Percorrendo il lungo corridoio ci si addentra nel “viale dell’abbandono”, dove tra suggestioni fetish emergono le sculture monocrome di
Danilo Pasquali, l’ammiccante giapponese di
Giuseppe Rado e l’icona ambigua costretta in una maschera da
Massimo Festi.
Da sottolineare per la fotografia le quattro opere in successione di
Francesca Randi, che dà voce al suo alter ego infantile, scrutando il passato per capire il presente, e le bambine “lattiginose” di
Alessia Cocca, mentre per la pittura non si può restare indifferenti davanti ai tristi animaletti di
Elena Rapa,, agli uccelli dell’installazione di
Silvia Argiolas, che cadono come foglie morte, ma anche alla giovane e ambigua monaca di
Giuliano Sale, che cede il passo all’anima che si allontana leggera nella grande opera di
Pastorello.
Imponenti e sgargianti i due grandi tondi di
Roxy in the Box, che cita Melissa P in antitesi, ma non meno interessanti sono i più sobri lavori di
Daniele Giunta e
Tamara Ferioli, che si distinguono per la delicatezza della realizzazione.

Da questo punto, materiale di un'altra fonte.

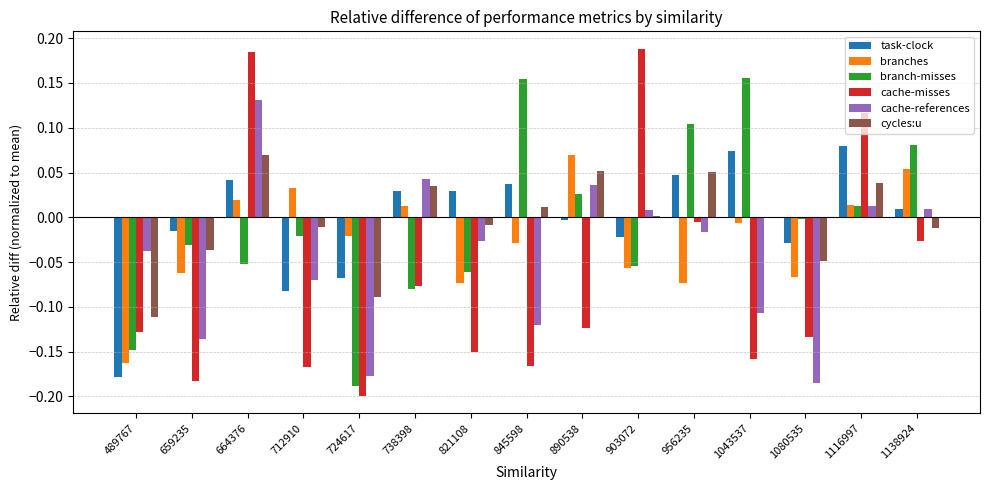

At which category is the sum across all series the highest?

664376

Bye Bye Baby viene conclusa dalla monumentale installazione funebre di
Elisabetta Falqui, che regala un ultimo saluto con la data di morte del padre: il non ritorno.
Concepita e creata per far risaltare un gusto goticheggiante, di particolare tendenza in questo periodo artistico e che si manifesta nella quasi totalità delle opere esposte, in una selezione tra artisti ormai consolidati in terra sarda e altri operanti sul panorama nazionale.
Fra le nuove proposte, non è da trascurare
Michela Muserra, pugliese trapiantata a New York. Una mostra, in conclusione, con opere di alta qualità e un allestimento sobrio, a sottolineare la volontà e la capacità di far concorrere la Sardegna nel panorama artistico nazionale.